Questões de leitura:
1 – Segundo Ellis, no trecho sobre realismo científico, por que a melhor teoria, dados todos os indícios, seria por definição verdadeira? Explique em uma a três frases.
2 – Escreva a continuação do trecho sobre realismo científico, começando logo depois da última frase.

Trecho do documento:
---*---

Há duas respostas possíveis a este desafio, que correspondem às colunas do meio e da direita da Tabela 1. Ambas são realistas no sentido de Musgrave, rejeitando o ceticismo e sustentado a crença nas teorias científicas. Mas no sentido de Dummett (e de Fine), uma é realista e a outra anti-realista, uma vez que discordam sobre se a verdade envolve a conformidade a uma realidade independente. A opção anti-realista dummettiana está ilustrada no artigo de Brian Ellis (Cap. VIII). Se pensarmos na verdade como correspondência a uma realidade independente, argumenta Ellis, então não há alternativa ao ceticismo de van Fraassen, pois não há modo de se estabelecer que as teorias com virtudes explicativas são geralmente verdadeiras. No entanto, esse hiato entre a excelência explicativa e a verdade pode ser ultrapassado, sublinha Ellis, se considerarmos que a verdade é, por definição, a perspectiva que devemos sustentar racionalmente, dados todos os indícios observáveis possíveis. Pois se é uma norma da racionalidade que devemos acreditar na mais explicativa (simples, elegante, unificadora) dentre as teorias subdeterminadas, então a melhor delas (dados todos os indícios) será por definição uma teoria verdadeira.

---*---

Dados fornecidos:
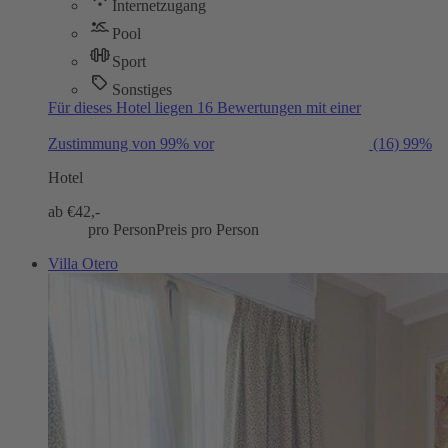
Internetzugang
Pool
Sport
Sonstiges
Für dieses Hotel liegen 16 Bewertungen mit einer
Zustimmung von 99% vor
(16)
99%
Hotel
ab €
42,-
pro Person
Preis pro Person
Villa Otero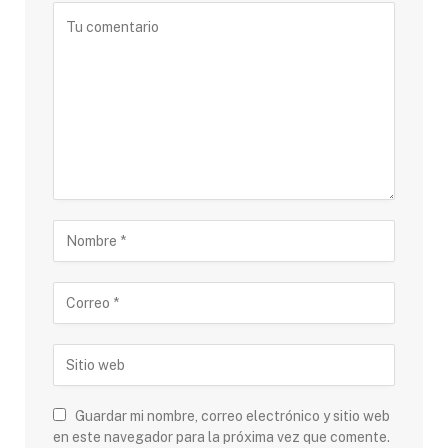
Guardar mi nombre, correo electrónico y sitio web
en este navegador para la próxima vez que comente.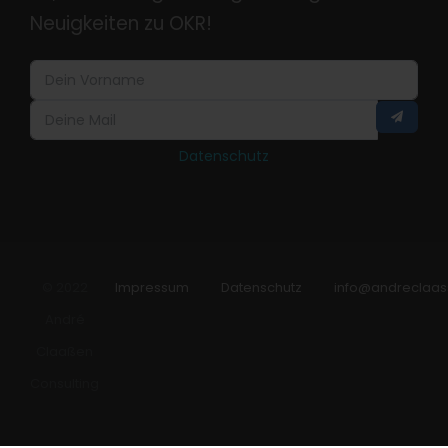
Neuigkeiten zu OKR!
Datenschutz
© 2022
Impressum
Datenschutz
info@andreclaas
André
Claaßen
Consulting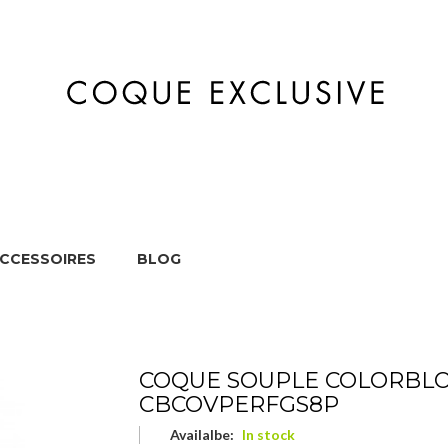
CCESSOIRES
BLOG
HOME
MARQUES
APPAREILS
ACCES
COQUE SOUPLE COLORBLO
CBCOVPERFGS8P
Availalbe:
In stock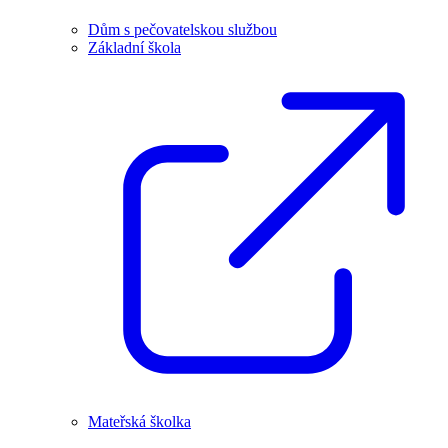
Dům s pečovatelskou službou
Základní škola
Mateřská školka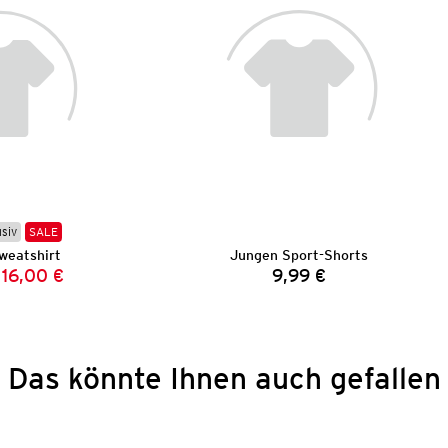
usiv
SALE
weatshirt
Jungen Sport-Shorts
16,00 €
9,99 €
Vorheriger Preis:
Neuer Preis:
Preis:
Das könnte Ihnen auch gefallen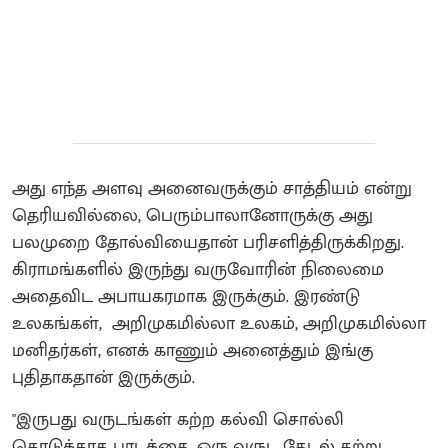
அது எந்த அளவு அனைவருக்கும் சாத்தியம் என்று
தெரியவில்லை, பெரும்பாலானோருக்கு அது
பலமுறை தோல்வியைதான் பரிசளித்திருக்கிறது.
கிராமங்களில் இருந்து வருவோரின் நிலைமை
அதைவிட அபாயகரமாக இருக்கும். இரண்டு
உலகங்கள், அறிமுகமில்லா உலகம், அறிமுகமில்லா
மனிதர்கள், எனக் காணும் அனைத்தும் இங்கு
புதிதாகதான் இருக்கும்.
"இருபது வருடங்கள் கற்ற கல்வி சொல்லி
கொடுக்காத பாடத்தை, ஒரு வருட தேடல் கற்று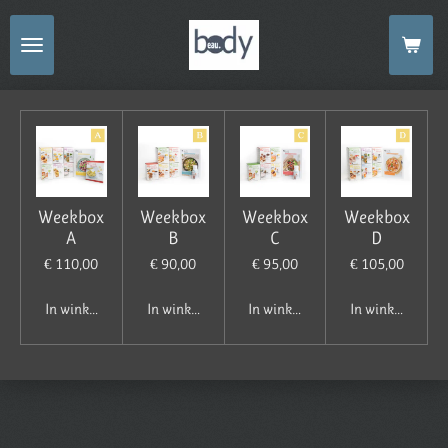
Ga
direct
naar
de
hoofdinhoud
Weekbox
Weekbox
Weekbox
Weekbox
A
B
C
D
€ 110,00
€ 90,00
€ 95,00
€ 105,00
In winkelwagen
In winkelwagen
In winkelwagen
In winkelwagen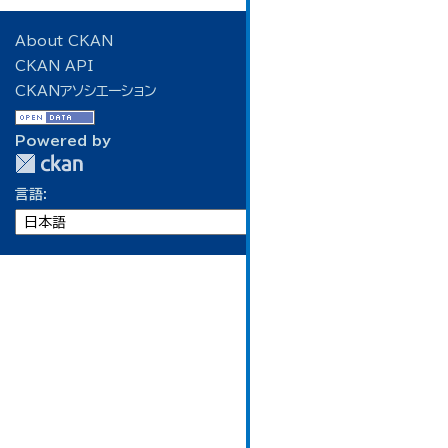
About CKAN
CKAN API
CKANアソシエーション
Powered by
言語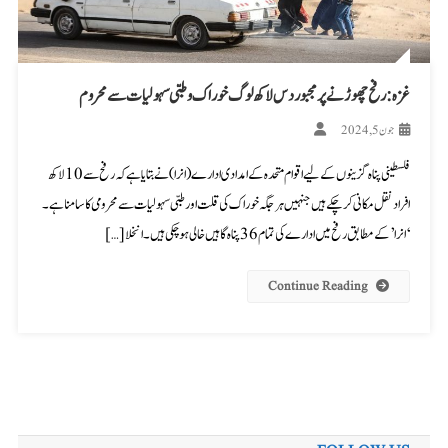
غزہ: رفح چھوڑنے پر مجبور دس لاکھ لوگ خوراک و طبی سہولیات سے محروم
جون 5, 2024
فلسطینی پناہ گزینوں کے لیے اقوام متحدہ کے امدادی ادارے (انرا) نے بتایا ہے کہ رفح سے 10 لاکھ
افراد نقل مکانی کر چکے ہیں جنہیں ہر جگہ خوراک کی قلت اور طبی سہولیات سے محرومی کا سامنا ہے۔
‘انرا’ کے مطابق رفح میں ادارے کی تمام 36 پناہ گاہیں خالی ہو چکی ہیں۔ انخلا […]
Continue Reading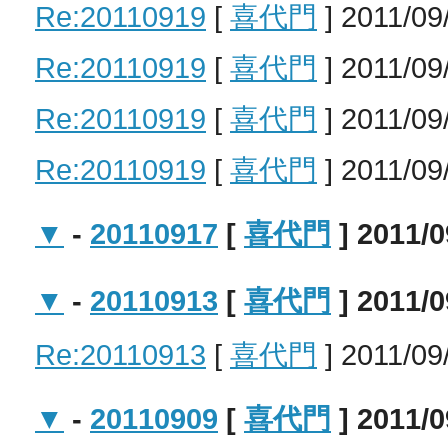
Re:20110919
[
喜代門
] 2011/09
Re:20110919
[
喜代門
] 2011/09
Re:20110919
[
喜代門
] 2011/09
Re:20110919
[
喜代門
] 2011/09
▼
-
20110917
[
喜代門
] 2011/0
▼
-
20110913
[
喜代門
] 2011/0
Re:20110913
[
喜代門
] 2011/09
▼
-
20110909
[
喜代門
] 2011/0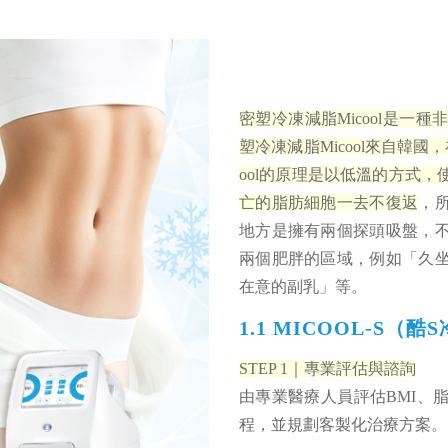
密塑冷凍減脂Micool是
塑冷凍減脂Micool來自韓
ool的原理是以低溫的方式
亡的脂肪細胞一去不復返
，
地方是擁有兩個探頭吸盤，
兩個肥胖的區域，例如「久
在意的副乳」等。
1.1 MICOOL-S
STEP 1｜專業評估與諮詢
由專業醫療人員評估BMI、
程，並規劃客製化治療方案。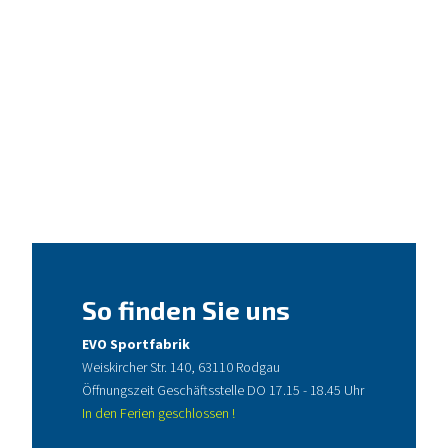
So finden Sie uns
EVO Sportfabrik
Weiskircher Str. 140, 63110 Rodgau
Öffnungszeit Geschäftsstelle DO 17.15 - 18.45 Uhr
In den Ferien geschlossen !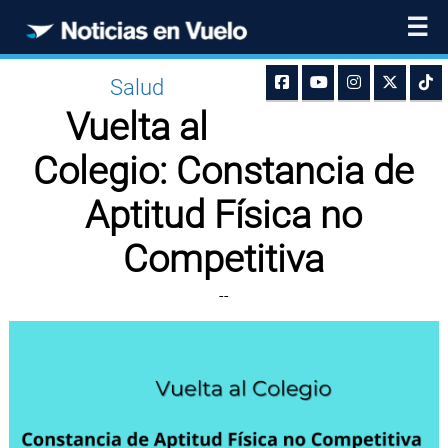
☰
Salud
Vuelta al
Colegio: Constancia de
Aptitud Física no
Competitiva
--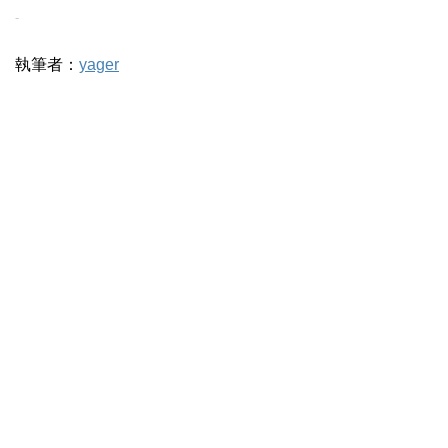
-
執筆者：
yager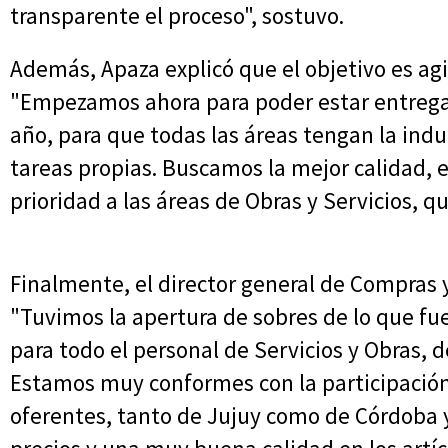
transparente el proceso", sostuvo.
Además, Apaza explicó que el objetivo es agi
"Empezamos ahora para poder estar entrega
año, para que todas las áreas tengan la in
tareas propias. Buscamos la mejor calidad, e
prioridad a las áreas de Obras y Servicios, que
Finalmente, el director general de Compras y 
"Tuvimos la apertura de sobres de lo que fue 
para todo el personal de Servicios y Obras, 
Estamos muy conformes con la participación
oferentes, tanto de Jujuy como de Córdoba 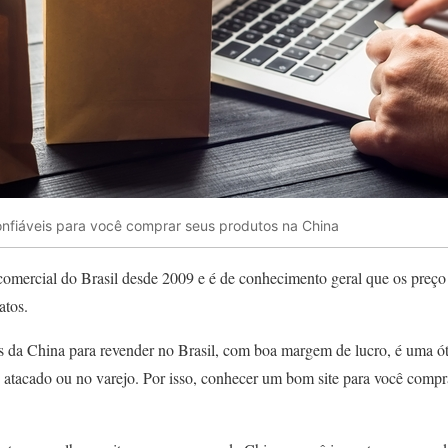
onfiáveis para você comprar seus produtos na China
comercial do Brasil desde 2009 e é de conhecimento geral que os preço
atos.
 da China para revender no Brasil, com boa margem de lucro, é uma ót
 atacado ou no varejo. Por isso, conhecer um bom site para você compra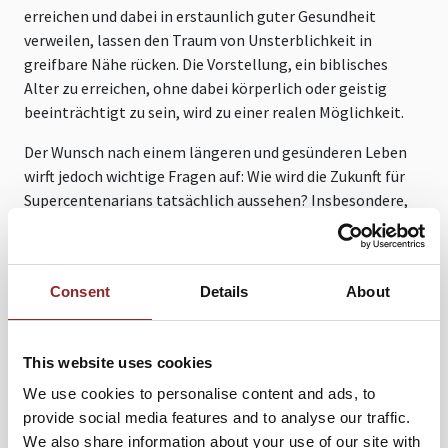
erreichen und dabei in erstaunlich guter Gesundheit
verweilen, lassen den Traum von Unsterblichkeit in
greifbare Nähe rücken. Die Vorstellung, ein biblisches
Alter zu erreichen, ohne dabei körperlich oder geistig
beeinträchtigt zu sein, wird zu einer realen Möglichkeit.
Der Wunsch nach einem längeren und gesünderen Leben
wirft jedoch wichtige Fragen auf: Wie wird die Zukunft für
Supercentenarians tatsächlich aussehen? Insbesondere,
wenn die Lebensarbeitszeit verkürzt wird, verbringen wir
nur die erste Hälfte unseres Lebens mit Kindheit,
Ausbildung und beruflicher Tätigkeit. Es stellt sich die
Consent
Details
About
Frage, wie Menschen für die zweite Hälfte ihres Lebens
vorsorgen können. Ist es realistisch, in etwa 40
Arbeitsjahren genügend finanzielle Mittel für weitere 40,
This website uses cookies
50 oder sogar 60 Jahre aufzubauen?
We use cookies to personalise content and ads, to
In diesem faszinierenden Kontext bietet der renommierte
provide social media features and to analyse our traffic.
Vorsorge- und Versicherungsexperte Martin Gattung
We also share information about your use of our site with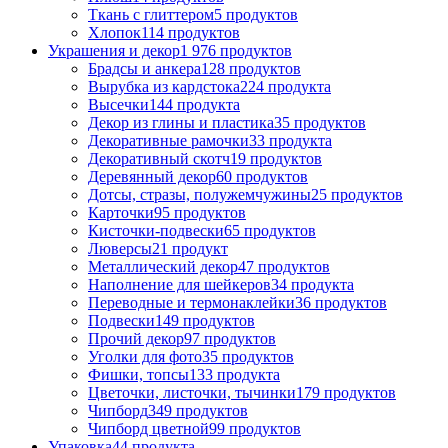
Ткань с глиттером
5 продуктов
Хлопок
114 продуктов
Украшения и декор
1 976 продуктов
Брадсы и анкера
128 продуктов
Вырубка из кардстока
224 продукта
Высечки
144 продукта
Декор из глины и пластика
35 продуктов
Декоративные рамочки
33 продукта
Декоративный скотч
19 продуктов
Деревянный декор
60 продуктов
Дотсы, стразы, полужемчужины
25 продуктов
Карточки
95 продуктов
Кисточки-подвески
65 продуктов
Люверсы
21 продукт
Металлический декор
47 продуктов
Наполнение для шейкеров
34 продукта
Переводные и термонаклейки
36 продуктов
Подвески
149 продуктов
Прочий декор
97 продуктов
Уголки для фото
35 продуктов
Фишки, топсы
133 продукта
Цветочки, листочки, тычинки
179 продуктов
Чипборд
349 продуктов
Чипборд цветной
99 продуктов
Упаковка
44 продукта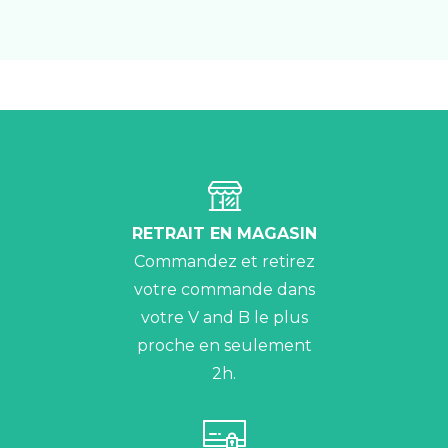
RETRAIT EN MAGASIN
Commandez et retirez
votre commande dans
votre V and B le plus
proche en seulement
2h.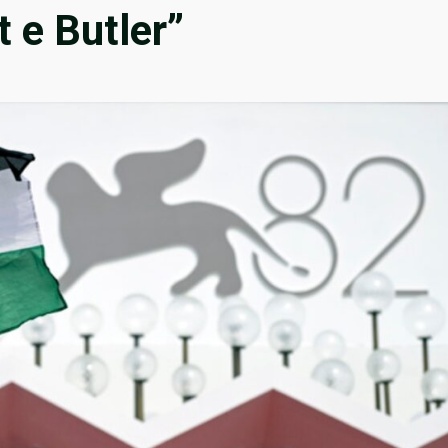
t e Butler”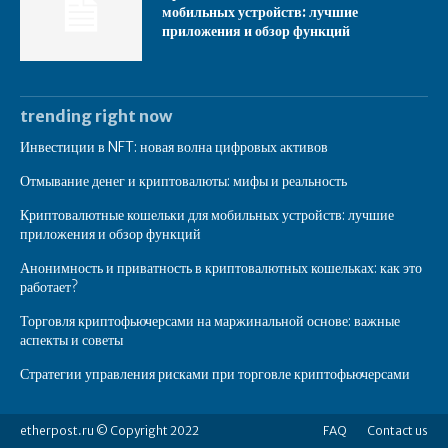
мобильных устройств: лучшие
приложения и обзор функций
trending right now
Инвестиции в NFT: новая волна цифровых активов
Отмывание денег и криптовалюты: мифы и реальность
Криптовалютные кошельки для мобильных устройств: лучшие
приложения и обзор функций
Анонимность и приватность в криптовалютных кошельках: как это
работает?
Торговля криптофьючерсами на маржинальной основе: важные
аспекты и советы
Стратегии управления рисками при торговле криптофьючерсами
etherpost.ru © Copyright 2022
FAQ
Contact us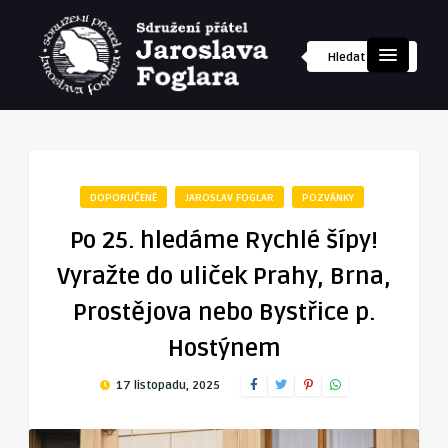
DOPORUČENÉ
JAROSLAV FOGLAR
POZVÁNKY
Po 25. hledáme Rychlé šípy!
Vyražte do uliček Prahy, Brna,
Prostějova nebo Bystřice p.
Hostýnem
17 listopadu, 2025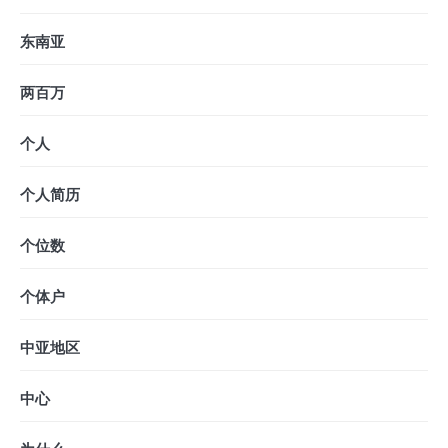
东南亚
两百万
个人
个人简历
个位数
个体户
中亚地区
中心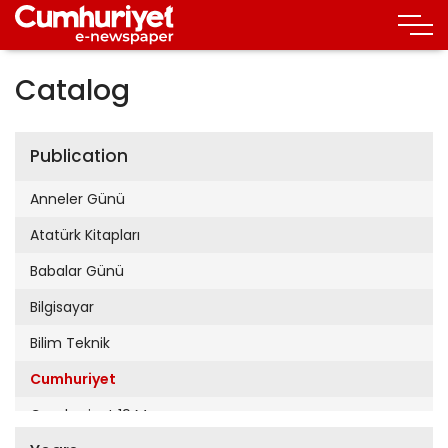
Catalog
Publication
Anneler Günü
Atatürk Kitapları
Babalar Günü
Bilgisayar
Bilim Teknik
Cumhuriyet
Cumhuriyet 19 Mayıs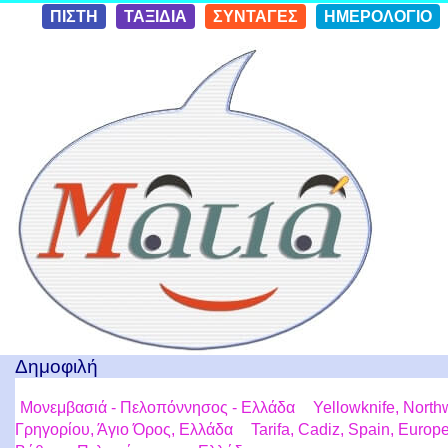
Skip to
ΠΙΣΤΗ
ΤΑΞΙΔΙΑ
ΣΥΝΤΑΓΕΣ
ΗΜΕΡΟΛΟΓΙΟ
conten
t
Ταξίδια με μια Ματιά!
Δημοφιλή
Μονεμβασιά - Πελοπόννησος - Ελλάδα
Yellowknife, North
Γρηγορίου, Άγιο Όρος, Ελλάδα
Tarifa, Cadiz, Spain, Europ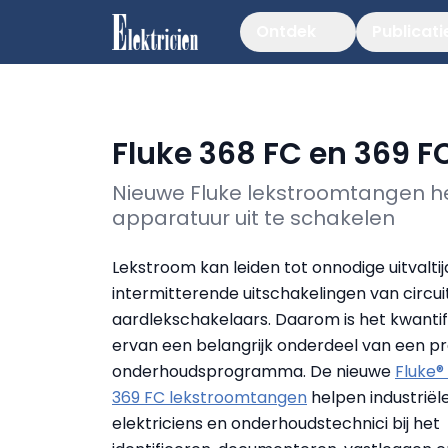
Ontdek
Publicati
Fluke 368 FC en 369 F
Nieuwe Fluke lekstroomtangen he
apparatuur uit te schakelen
Lekstroom kan leiden tot onnodige uitvaltij
intermitterende uitschakelingen van circui
aardlekschakelaars. Daarom is het kwanti
ervan een belangrijk onderdeel van een pr
onderhoudsprogramma. De nieuwe
Fluke®
369 FC lekstroomtangen
helpen industriël
elektriciens en onderhoudstechnici bij het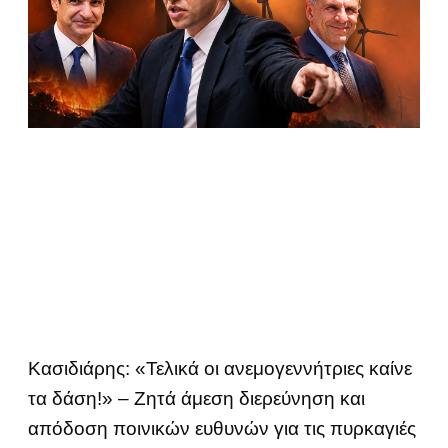
Κασιδιάρης: «Τελικά οι ανεμογεννήτριες καίνε
τα δάση!» – Ζητά άμεση διερεύνηση και
απόδοση ποινικών ευθυνών για τις πυρκαγιές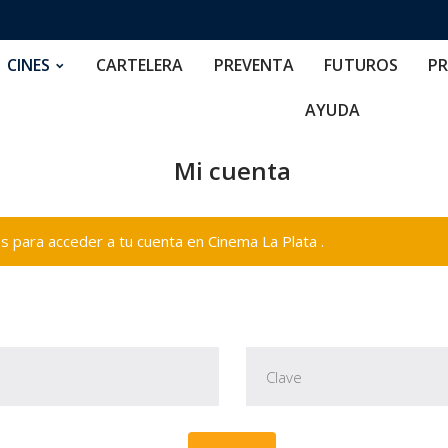
RTELERA
PREVENTA
FUTUROS
PRECIOS
NOS
CINES
CARTELERA
PREVENTA
FUTUROS
PR
AYUDA
Mi cuenta
 para acceder a tu cuenta en Cinema La Plata .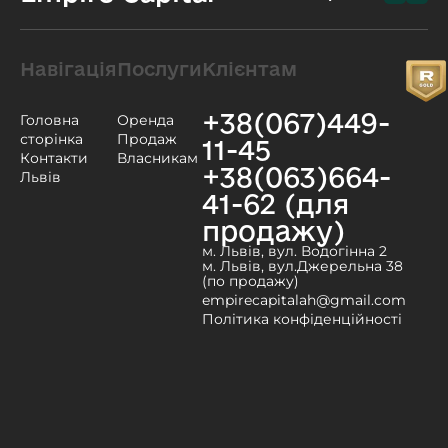
Навігація
Послуги
Клієнтам
+38(067)449-
Головна
Оренда
сторінка
Продаж
11-45
Контакти
Власникам
+38(063)664-
Львів
41-62 (для
продажу)
м. Львів, вул. Водогінна 2
м. Львів, вул.Джерельна 38
(по продажу)
empirecapitalah@gmail.com
Політика конфіденційності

---*---

Respostas por tarefa:
1 – Ellis define a verdade como a perspectiva que devemos sustentar racionalmente, dados todos os indícios observáveis possíveis. Se a racionalidade manda acreditar na mais explicativa (simples, elegante, unificadora) entre as teorias subdeterminadas, a melhor delas, diante de todos os indícios, é justamente aquela que devemos sustentar, e portanto é verdadeira por definição.

2 –
A posição de Ellis, que ele caracteriza como “realismo interno,” depende da sua abordagem “pragmática” da verdade como o que quer que seja justificável por normas racionais. Ellis, de fato, considera que as normas racionais são dadas a priori, e então define a verdade em termos dessas normas. A posição resultante é um anti-realismo no sentido de Dummett. Esta não faz os juízos alcançarem a verdade através do reino das sensações, ao estilo do anti-realismo fenomenista tradicional, mas nega que os juízos façam referência a algo independente das normas racionais do pensamento humano.
A abordagem pragmática da verdade proposta por Ellis não é de maneira alguma incontroversa. Note-se que não é um argumento a favor dela a idéia de que ofereceria uma resposta ao desafio cético. (Analogamente, que poderíamos ter conhecimento de árvores caso estas fossem apenas padrões de percepções, não é uma boa razão para pensar que as árvores são padrões de percepções.) Muitos filósofos preferem uma perspectiva alternativa, a de que a verdade deveria ser definida como conformidade a uma realidade independente, ao invés de em termos de normas da racionalidade humana.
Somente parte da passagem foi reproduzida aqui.